"Prenatal alcohol consumption is the commonest cause of learning disabilities in school-age children."
- Dr. Anna Binkiewicz, University Medical Center pediatrician.
"There are no programs, no funding for a lot of these gray-area kids. Things will get worse before they get better."
- Ruth Solomon, Tucson educator and legislator.
"These kids with FAE look normal, and we expect them to be accountable for their behavior, but they don't have the control. I'm so worried about these kids."
- Theresa Kellerman, coordinator, FAS Community Resource Center.
Teaching FAS/FAE kids requires patience, understanding
Ruth Solomon answers a student's question at Kellond Elementary, where she teaches reading skills to students who need extra help.

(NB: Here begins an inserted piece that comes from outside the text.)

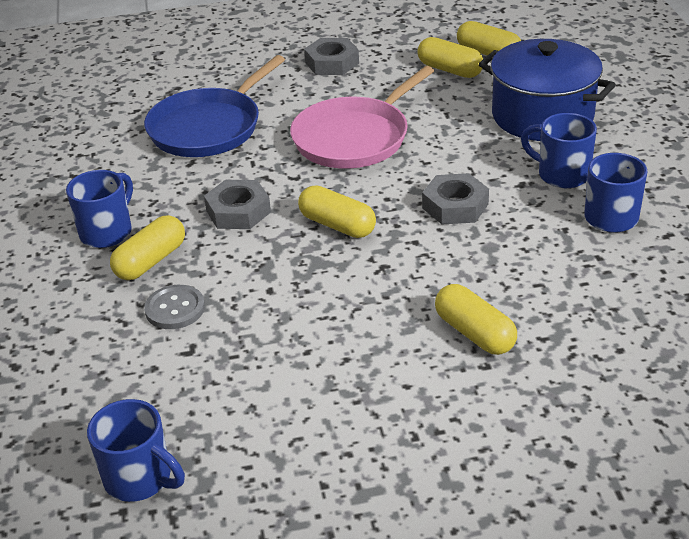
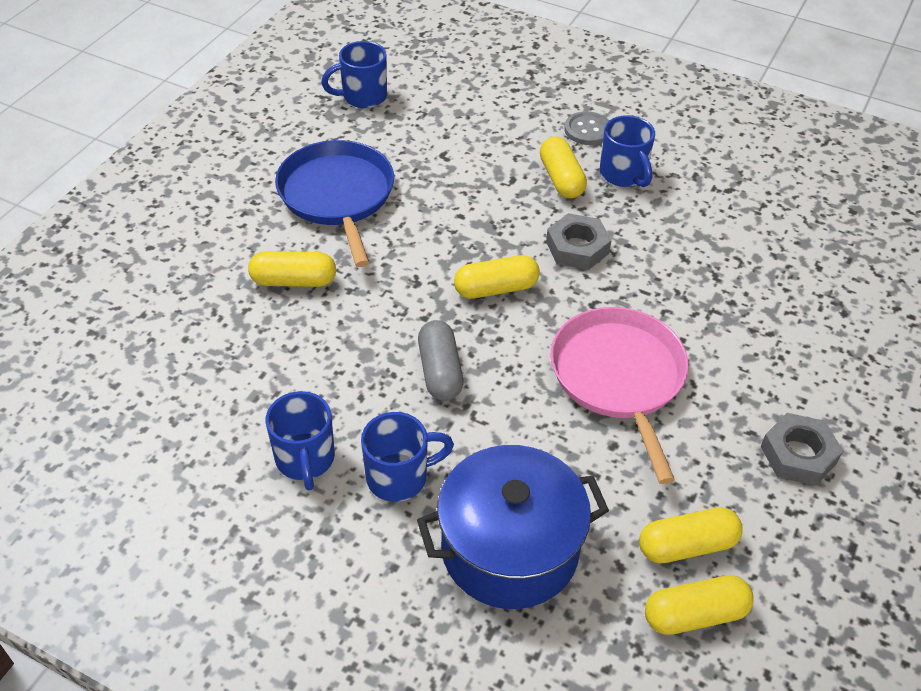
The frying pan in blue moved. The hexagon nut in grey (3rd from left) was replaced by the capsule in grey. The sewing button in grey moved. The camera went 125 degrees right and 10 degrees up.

Some fade into the walls, getting passed from class to class, learning little.
Others create havoc, disrupting classrooms and frustrating teachers.
More and more children have learning problems for one reason or another, and I believe much of it has to do with prenatal alcohol and drug use," said Tucson educator and legislator Ruth Solomon.

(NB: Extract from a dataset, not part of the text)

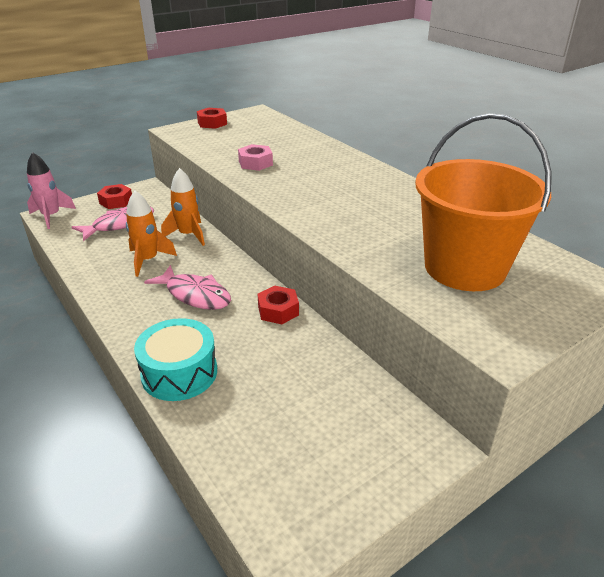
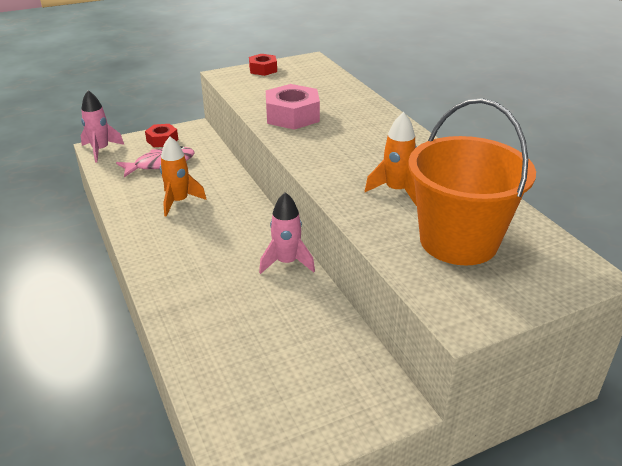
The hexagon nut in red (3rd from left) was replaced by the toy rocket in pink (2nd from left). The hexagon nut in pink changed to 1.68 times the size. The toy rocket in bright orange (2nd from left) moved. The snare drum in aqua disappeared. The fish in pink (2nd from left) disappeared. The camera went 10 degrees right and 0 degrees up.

Many of these children do not succeed in school.
According to a study released last year, 43 percent of school-age children with fetal alcohol syndrome or fetal alcohol effects are either suspended, expelled or drop out of school.
Solomon said they can be frustrating children to teach. "With some of these kids, you don't know where they are coming from and you don't know what to do with them," she said.
Solomon, who is also a democratic senator in the Arizona legislature, teaches at-risk children at Kellond Elementary School.
"I teach a lot of gray-area kids, a lot of FAE kids," she said.
The children she teaches have IQs too high to qualify for special education classes.
Yet they simply cannot learn as most children do.
"These kids can be terribly frustrating to teach," Solomon said. "Twenty-three years ago we saw maybe a dozen kids like this. Now we are seeing a lot of children who display the kinds of learning problems synonymous with fetal alcohol effect.
"Some schools are starting to reach a critical point. Now it's not unusual for half the class to not be reading where they should be."
She said some of the kids can't focus, are rowdy and are constantly in trouble.
"They tend to suffer from impulsivity," Solomon said. "Those kids end up in the principal's office."
Others are timid, and "slide by," she said.
"They learn some survival techniques, like getting their mom and dad to do their homework," she said. "They make sure they're not seen when you call on people. They tend to fade into the background."
Though some of Solomon's students are not diagnosed as having fetal alcohol effects, Solomon believes some may have been damaged by alcohol in the womb.
"There are a lot of kids I suspect, but there is no way to document it," she said. "You must count on a mother's candor about her drinking (to get an FAE diagnosis), and it isn't always possible."